Task objective> Without omitting anything, copy every entry word for word.

[[ Data open ]]

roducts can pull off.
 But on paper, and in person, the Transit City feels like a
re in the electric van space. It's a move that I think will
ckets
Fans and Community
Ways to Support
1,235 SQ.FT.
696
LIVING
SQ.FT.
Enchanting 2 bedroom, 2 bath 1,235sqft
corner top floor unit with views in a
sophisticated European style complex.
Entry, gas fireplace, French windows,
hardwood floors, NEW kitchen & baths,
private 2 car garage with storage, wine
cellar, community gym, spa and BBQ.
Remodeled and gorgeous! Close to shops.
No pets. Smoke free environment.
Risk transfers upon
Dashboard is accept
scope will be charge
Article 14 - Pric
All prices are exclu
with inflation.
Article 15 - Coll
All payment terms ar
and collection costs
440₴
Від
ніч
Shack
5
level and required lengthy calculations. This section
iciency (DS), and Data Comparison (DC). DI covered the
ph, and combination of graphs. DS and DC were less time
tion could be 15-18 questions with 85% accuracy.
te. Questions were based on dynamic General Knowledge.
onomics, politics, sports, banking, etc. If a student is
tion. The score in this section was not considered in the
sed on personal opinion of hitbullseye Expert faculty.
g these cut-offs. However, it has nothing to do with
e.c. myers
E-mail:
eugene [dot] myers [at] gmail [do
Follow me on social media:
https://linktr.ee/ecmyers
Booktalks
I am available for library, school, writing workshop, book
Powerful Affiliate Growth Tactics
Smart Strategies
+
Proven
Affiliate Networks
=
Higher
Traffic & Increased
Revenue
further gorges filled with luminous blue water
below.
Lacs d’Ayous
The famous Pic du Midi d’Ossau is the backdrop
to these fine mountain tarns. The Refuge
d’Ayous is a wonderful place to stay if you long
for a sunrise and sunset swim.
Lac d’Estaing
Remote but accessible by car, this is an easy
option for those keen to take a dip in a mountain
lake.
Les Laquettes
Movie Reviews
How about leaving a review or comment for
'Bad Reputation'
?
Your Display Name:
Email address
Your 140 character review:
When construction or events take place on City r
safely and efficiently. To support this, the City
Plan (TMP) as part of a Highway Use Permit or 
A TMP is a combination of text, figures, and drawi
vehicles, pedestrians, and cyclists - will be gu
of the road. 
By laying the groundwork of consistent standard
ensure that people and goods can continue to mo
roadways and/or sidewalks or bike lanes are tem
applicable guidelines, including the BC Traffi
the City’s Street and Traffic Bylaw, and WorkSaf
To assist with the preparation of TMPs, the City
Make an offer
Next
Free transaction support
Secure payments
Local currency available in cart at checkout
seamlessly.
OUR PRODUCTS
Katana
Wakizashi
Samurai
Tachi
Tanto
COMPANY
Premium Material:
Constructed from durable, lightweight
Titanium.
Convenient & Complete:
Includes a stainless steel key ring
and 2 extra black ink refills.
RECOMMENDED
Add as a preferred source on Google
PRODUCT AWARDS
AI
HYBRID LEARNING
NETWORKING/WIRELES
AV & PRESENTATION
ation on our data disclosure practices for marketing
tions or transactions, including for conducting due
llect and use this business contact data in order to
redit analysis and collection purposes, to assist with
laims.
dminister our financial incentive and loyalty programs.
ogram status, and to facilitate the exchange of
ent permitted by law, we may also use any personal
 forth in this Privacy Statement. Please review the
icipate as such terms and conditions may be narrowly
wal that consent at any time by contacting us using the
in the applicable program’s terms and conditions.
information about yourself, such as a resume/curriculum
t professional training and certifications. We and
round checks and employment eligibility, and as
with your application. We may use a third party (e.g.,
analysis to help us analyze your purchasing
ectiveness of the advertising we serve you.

[[ Data closed ]]

Exercise result>
roducts can pull off.
 But on paper, and in person, the Transit City feels like a
re in the electric van space. It's a move that I think will
ckets
Fans and Community
Ways to Support
1,235 SQ.FT.
696
LIVING
SQ.FT.
Enchanting 2 bedroom, 2 bath 1,235sqft
corner top floor unit with views in a
sophisticated European style complex.
Entry, gas fireplace, French windows,
hardwood floors, NEW kitchen & baths,
private 2 car garage with storage, wine
cellar, community gym, spa and BBQ.
Remodeled and gorgeous! Close to shops.
No pets. Smoke free environment.
Risk transfers upon
Dashboard is accept
scope will be charge
Article 14 - Pric
All prices are exclu
with inflation.
Article 15 - Coll
All payment terms ar
and collection costs
440₴
Від
ніч
Shack
5
level and required lengthy calculations. This section
iciency (DS), and Data Comparison (DC). DI covered the
ph, and combination of graphs. DS and DC were less time
tion could be 15-18 questions with 85% accuracy.
te. Questions were based on dynamic General Knowledge.
onomics, politics, sports, banking, etc. If a student is
tion. The score in this section was not considered in the
sed on personal opinion of hitbullseye Expert faculty.
g these cut-offs. However, it has nothing to do with
e.c. myers
E-mail:
eugene [dot] myers [at] gmail [do
Follow me on social media:
https://linktr.ee/ecmyers
Booktalks
I am available for library, school, writing workshop, book
Powerful Affiliate Growth Tactics
Smart Strategies
+
Proven
Affiliate Networks
=
Higher
Traffic & Increased
Revenue
further gorges filled with luminous blue water
below.
Lacs d’Ayous
The famous Pic du Midi d’Ossau is the backdrop
to these fine mountain tarns. The Refuge
d’Ayous is a wonderful place to stay if you long
for a sunrise and sunset swim.
Lac d’Estaing
Remote but accessible by car, this is an easy
option for those keen to take a dip in a mountain
lake.
Les Laquettes
Movie Reviews
How about leaving a review or comment for
'Bad Reputation'
?
Your Display Name:
Email address
Your 140 character review:
When construction or events take place on City r
safely and efficiently. To support this, the City
Plan (TMP) as part of a Highway Use Permit or 
A TMP is a combination of text, figures, and drawi
vehicles, pedestrians, and cyclists - will be gu
of the road. 
By laying the groundwork of consistent standard
ensure that people and goods can continue to mo
roadways and/or sidewalks or bike lanes are tem
applicable guidelines, including the BC Traffi
the City’s Street and Traffic Bylaw, and WorkSaf
To assist with the preparation of TMPs, the City
Make an offer
Next
Free transaction support
Secure payments
Local currency available in cart at checkout
seamlessly.
OUR PRODUCTS
Katana
Wakizashi
Samurai
Tachi
Tanto
COMPANY
Premium Material:
Constructed from durable, lightweight
Titanium.
Convenient & Complete:
Includes a stainless steel key ring
and 2 extra black ink refills.
RECOMMENDED
Add as a preferred source on Google
PRODUCT AWARDS
AI
HYBRID LEARNING
NETWORKING/WIRELES
AV & PRESENTATION
ation on our data disclosure practices for marketing
tions or transactions, including for conducting due
llect and use this business contact data in order to
redit analysis and collection purposes, to assist with
laims.
dminister our financial incentive and loyalty programs.
ogram status, and to facilitate the exchange of
ent permitted by law, we may also use any personal
 forth in this Privacy Statement. Please review the
icipate as such terms and conditions may be narrowly
wal that consent at any time by contacting us using the
in the applicable program’s terms and conditions.
information about yourself, such as a resume/curriculum
t professional training and certifications. We and
round checks and employment eligibility, and as
with your application. We may use a third party (e.g.,
analysis to help us analyze your purchasing
ectiveness of the advertising we serve you.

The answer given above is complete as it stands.